* **Your task**: Return the exact lines spanning from the line with "Learn more at www.cyracom.com" through the last line of the entries, boundaries included, and no others.

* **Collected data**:

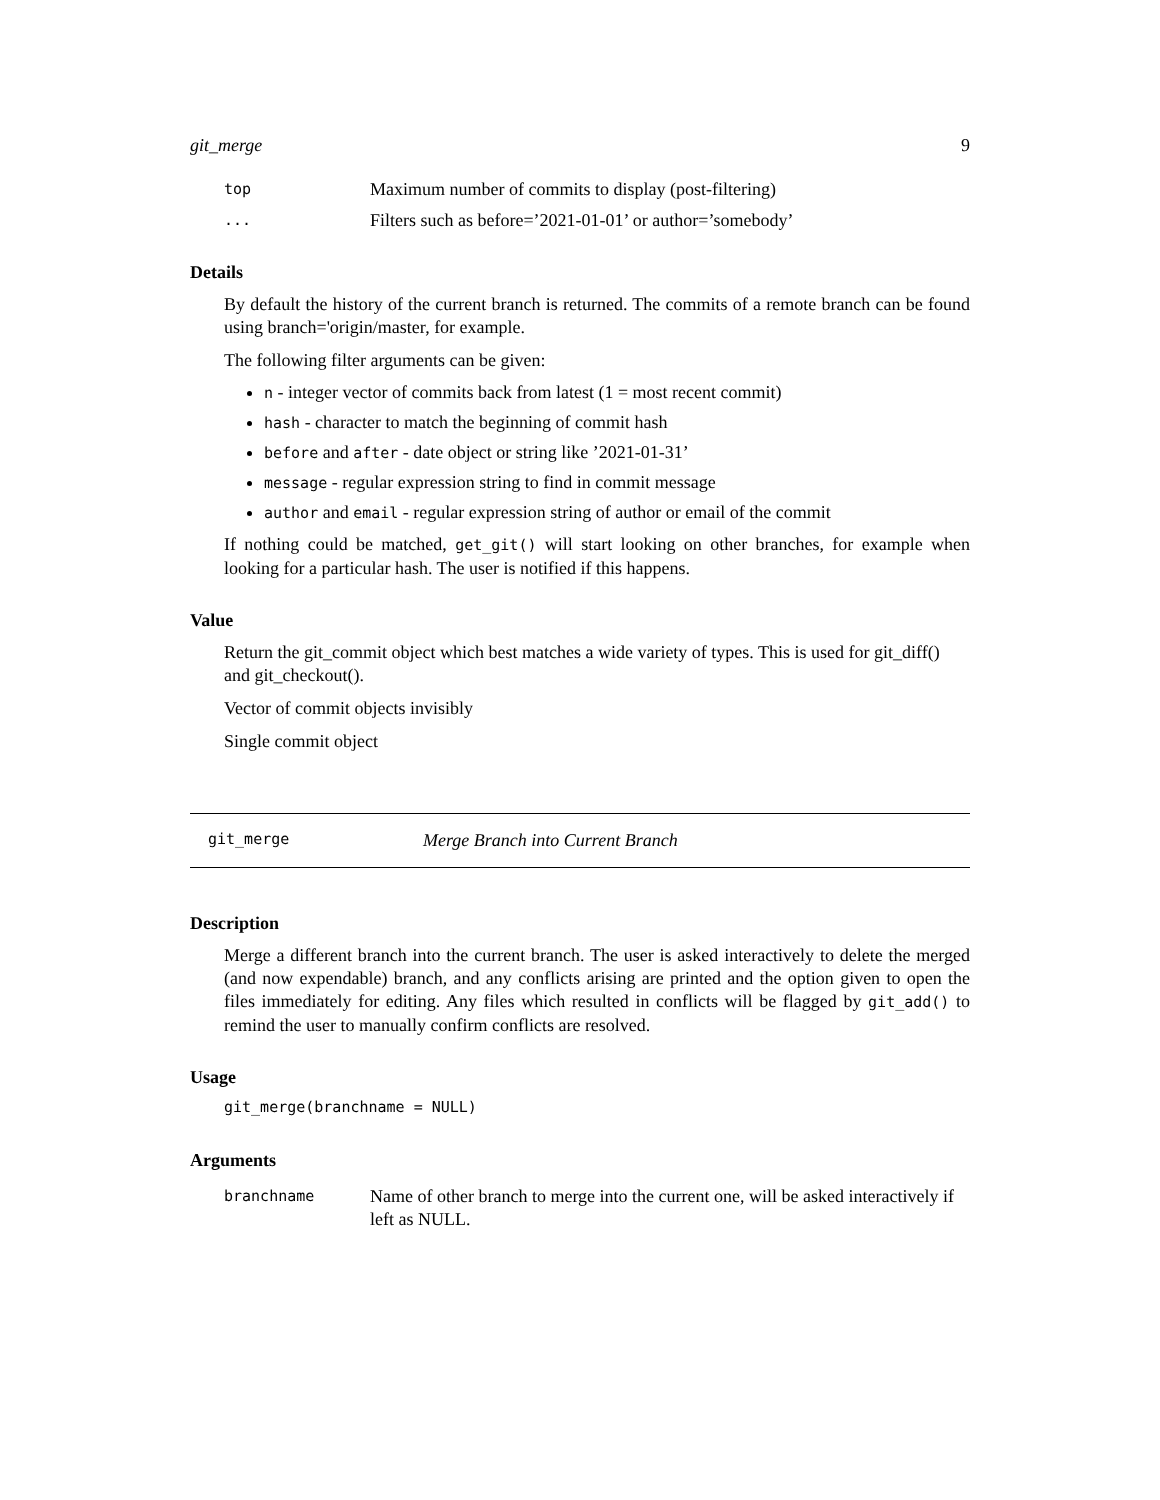git_merge 9
| top | Maximum number of commits to display (post-filtering) |
| ... | Filters such as before=’2021-01-01’ or author=’somebody’ |
Details
By default the history of the current branch is returned. The commits of a remote branch can be found using branch='origin/master, for example.
The following filter arguments can be given:
n - integer vector of commits back from latest (1 = most recent commit)
hash - character to match the beginning of commit hash
before and after - date object or string like ’2021-01-31’
message - regular expression string to find in commit message
author and email - regular expression string of author or email of the commit
If nothing could be matched, get_git() will start looking on other branches, for example when looking for a particular hash. The user is notified if this happens.
Value
Return the git_commit object which best matches a wide variety of types. This is used for git_diff() and git_checkout().
Vector of commit objects invisibly
Single commit object
git_merge Merge Branch into Current Branch
Description
Merge a different branch into the current branch. The user is asked interactively to delete the merged (and now expendable) branch, and any conflicts arising are printed and the option given to open the files immediately for editing. Any files which resulted in conflicts will be flagged by git_add() to remind the user to manually confirm conflicts are resolved.
Usage
git_merge(branchname = NULL)
Arguments
| branchname | Name of other branch to merge into the current one, will be asked interactively if left as NULL. |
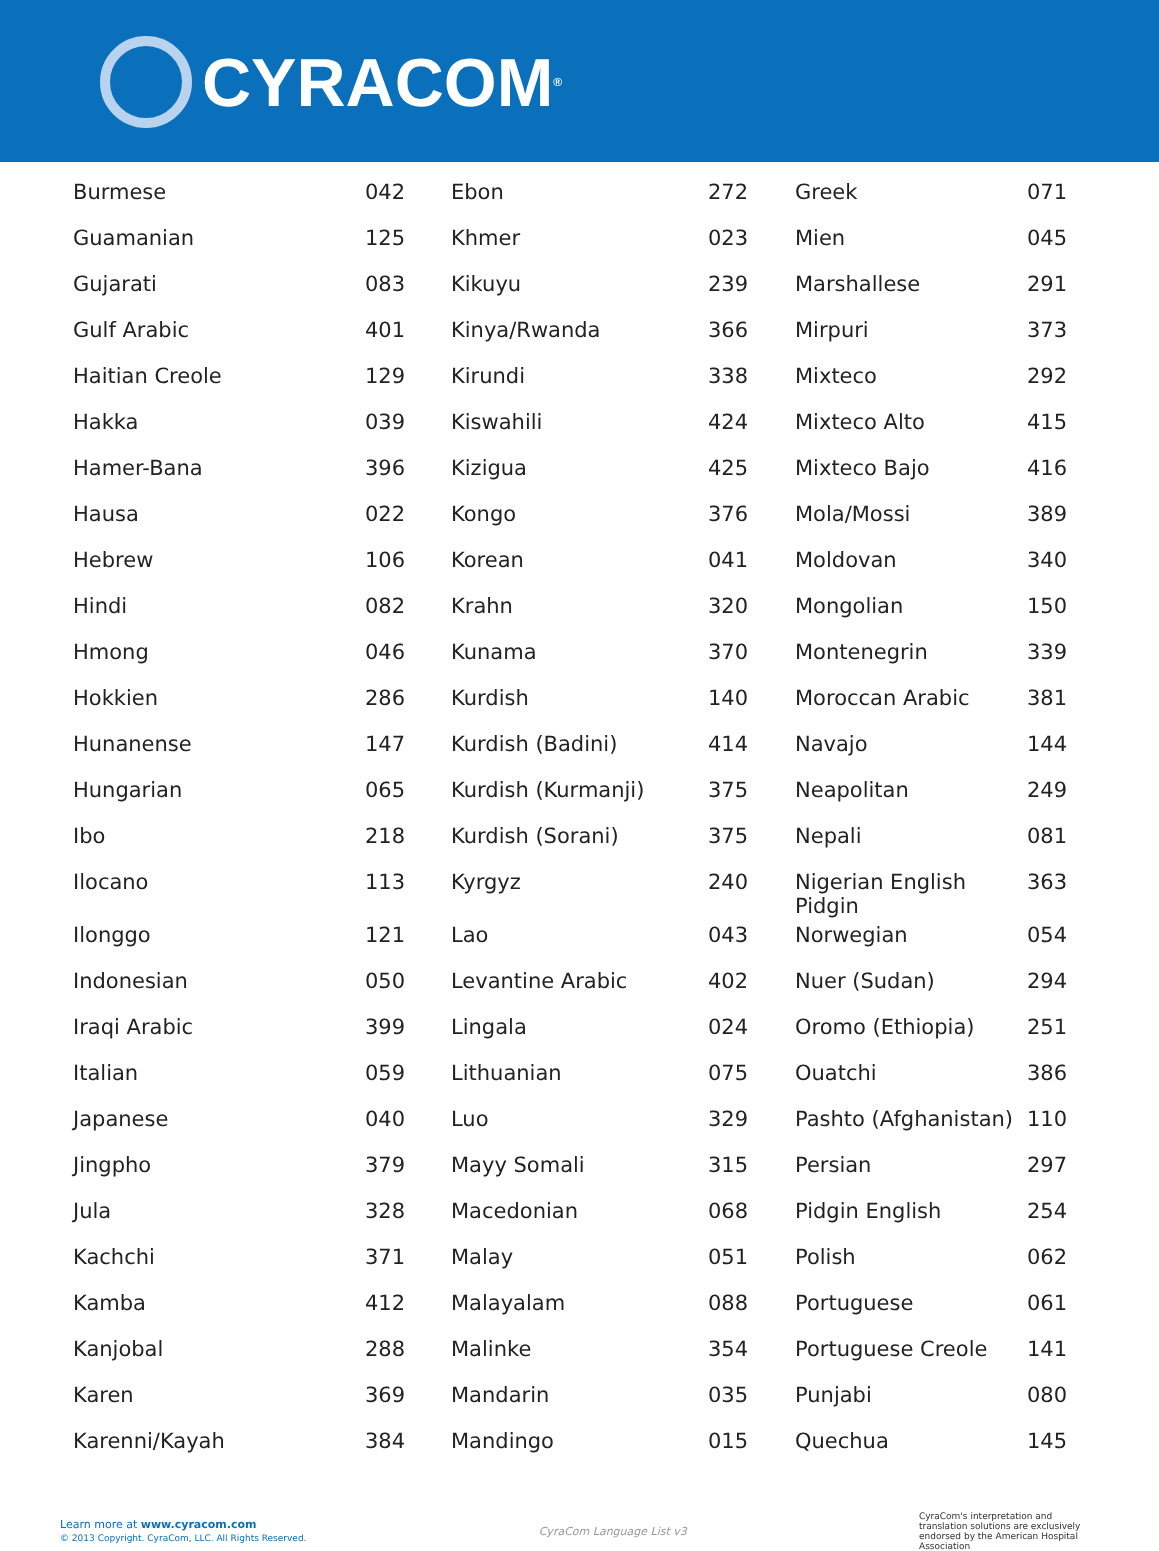CYRACOM<sup>®</sup>
| Burmese | 042 | Ebon | 272 | Greek | 071 |
| Guamanian | 125 | Khmer | 023 | Mien | 045 |
| Gujarati | 083 | Kikuyu | 239 | Marshallese | 291 |
| Gulf Arabic | 401 | Kinya/Rwanda | 366 | Mirpuri | 373 |
| Haitian Creole | 129 | Kirundi | 338 | Mixteco | 292 |
| Hakka | 039 | Kiswahili | 424 | Mixteco Alto | 415 |
| Hamer-Bana | 396 | Kizigua | 425 | Mixteco Bajo | 416 |
| Hausa | 022 | Kongo | 376 | Mola/Mossi | 389 |
| Hebrew | 106 | Korean | 041 | Moldovan | 340 |
| Hindi | 082 | Krahn | 320 | Mongolian | 150 |
| Hmong | 046 | Kunama | 370 | Montenegrin | 339 |
| Hokkien | 286 | Kurdish | 140 | Moroccan Arabic | 381 |
| Hunanense | 147 | Kurdish (Badini) | 414 | Navajo | 144 |
| Hungarian | 065 | Kurdish (Kurmanji) | 375 | Neapolitan | 249 |
| Ibo | 218 | Kurdish (Sorani) | 375 | Nepali | 081 |
| Ilocano | 113 | Kyrgyz | 240 | Nigerian English Pidgin | 363 |
| Ilonggo | 121 | Lao | 043 | Norwegian | 054 |
| Indonesian | 050 | Levantine Arabic | 402 | Nuer (Sudan) | 294 |
| Iraqi Arabic | 399 | Lingala | 024 | Oromo (Ethiopia) | 251 |
| Italian | 059 | Lithuanian | 075 | Ouatchi | 386 |
| Japanese | 040 | Luo | 329 | Pashto (Afghanistan) | 110 |
| Jingpho | 379 | Mayy Somali | 315 | Persian | 297 |
| Jula | 328 | Macedonian | 068 | Pidgin English | 254 |
| Kachchi | 371 | Malay | 051 | Polish | 062 |
| Kamba | 412 | Malayalam | 088 | Portuguese | 061 |
| Kanjobal | 288 | Malinke | 354 | Portuguese Creole | 141 |
| Karen | 369 | Mandarin | 035 | Punjabi | 080 |
| Karenni/Kayah | 384 | Mandingo | 015 | Quechua | 145 |
Learn more at www.cyracom.com
© 2013 Copyright. CyraCom, LLC. All Rights Reserved.
CyraCom Language List v3
CyraCom's interpretation and translation solutions are exclusively endorsed by the American Hospital Association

* **Answer section**:
Learn more at www.cyracom.com
© 2013 Copyright. CyraCom, LLC. All Rights Reserved.
CyraCom Language List v3
CyraCom's interpretation and translation solutions are exclusively endorsed by the American Hospital Association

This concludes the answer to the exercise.